Perhaps surprisingly — given they don’t have a reputation for it — Swansea lead the Championship in high press shots (shots generated within 5 seconds of a possession turnover in the opposition half). The Swans rank between 7th and 8th for pressures and counterpressures in the opposing half, so it’s a positive sign that the team is clearly adept at converting these turnovers into goalscoring opportunities.
12th: Derby County
There’s something a bit strange about writing about Derby in a promotion context. This is a side that’ve spent most of the season muddling through, trying to close their ears to multiple sources of off-pitch distraction, and have only recently found their feet under Philip Cocu and started putting a spell of good form together.
It may well be out of their hands anyway should the EFL decide their crimes off the pitch are worthy of a points deduction, but a playoff berth seems as premature as it does unlikely. Their position in the league table is powered almost entirely by their good record in home matches against bottom-half teams, picking up 27 points from 11 matches as opposed to 24 points in the other 26 matches, so Derby will have to start beating those above them in order to make the top six, something they’ve struggled to do all season. The odds are stacked against the Rams given five of their remaining nine fixtures are against current top six teams. But at least Wayne Rooney’s had a positive impact.
13th: Queens Park Rangers
Well done for making it this far. Thirteenth in the table but just six points of sixth, QPR round us off. A real bastion of inconsistency this season, it looks like the Hoops might be coming into one of their purple patches at the right time of season, arguably the form side of all of the contenders.

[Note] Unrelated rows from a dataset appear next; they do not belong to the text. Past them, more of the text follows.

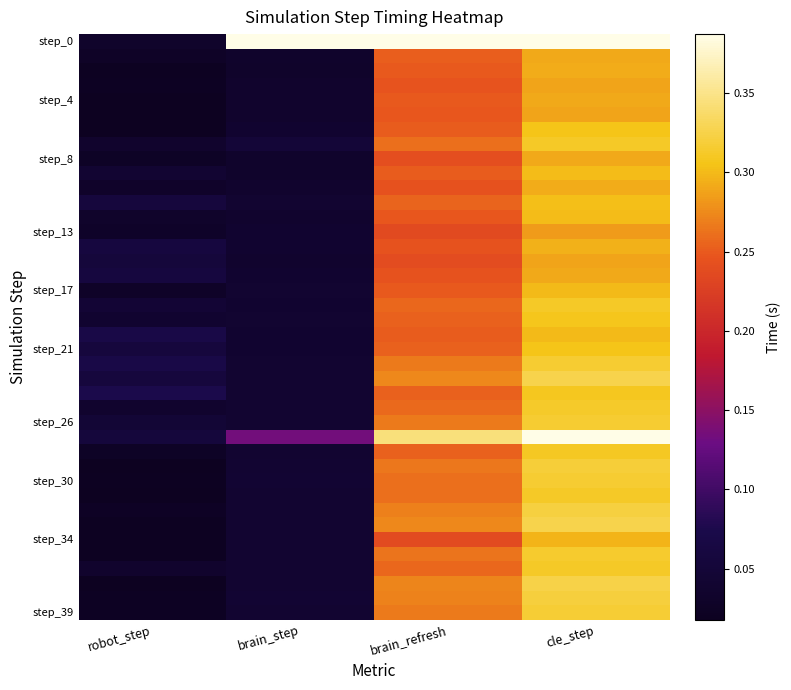

Which has a higher value, cle_step or robot_step?

cle_step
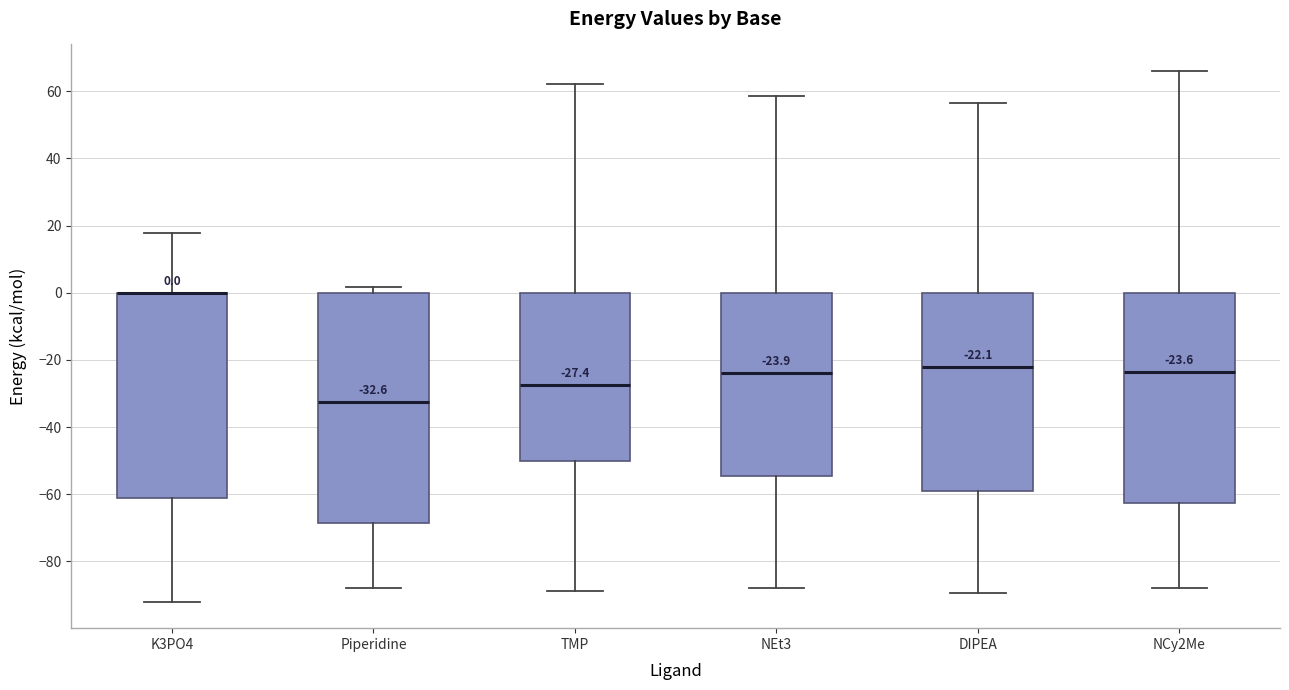

Comparing the boxes themselves (not the whiskers), which one is the tallest?

Piperidine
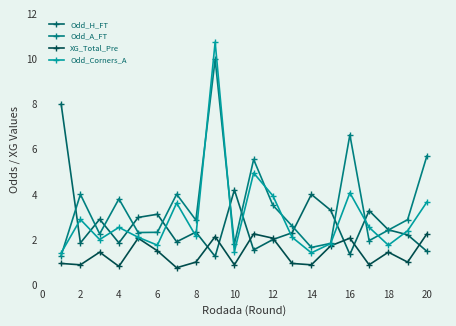

How many interior local peaks does the XG_Total_Pre series have?

6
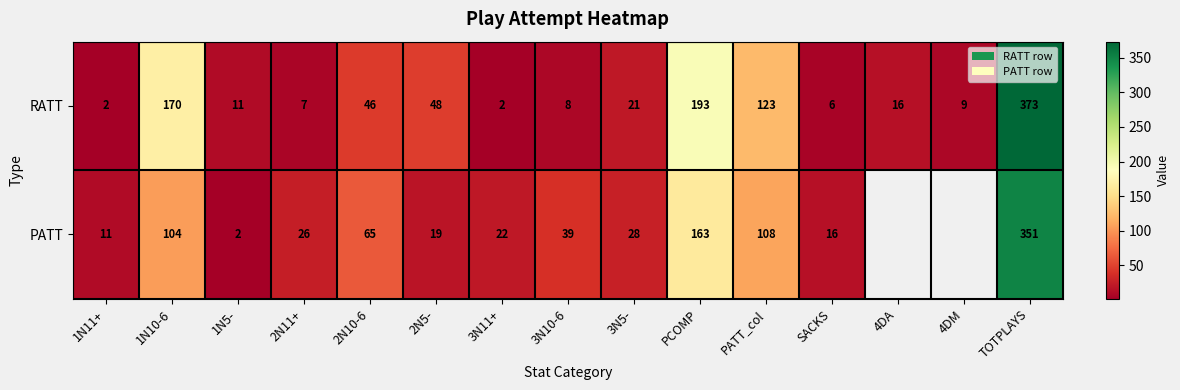

Is the value of RATT at 3N5- greater than the value of PATT at PATT_col?

No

In simplistic terms, QPR started the season good, then were bad, but are now good again. How long that’ll last is anyone’s guess, but they at least seem to have shaken off their mid-season malaise.
We all wondered whether midfield magician Ebere Eze would manage to sustain his outstanding early season form and luckily for QPR he has, continuing to be as influential as ever in recent matches. He’s now aided by the emergence of electric winger Bright Osayi-Samuel, who not only provides able support to Eze in attacking output but also opening up more space for him, ensuring opposition defenders now have two major problems to worry about in QPR’s attack.
What goes against QPR is that it may just be too late to make up the gap. Six points and an eight-goal swing is a lot for just nine games. Should one of the league’s best players in Eze and able sidekick Osayi-Samuel continue their hot form it’d be foolish to rule them out of it.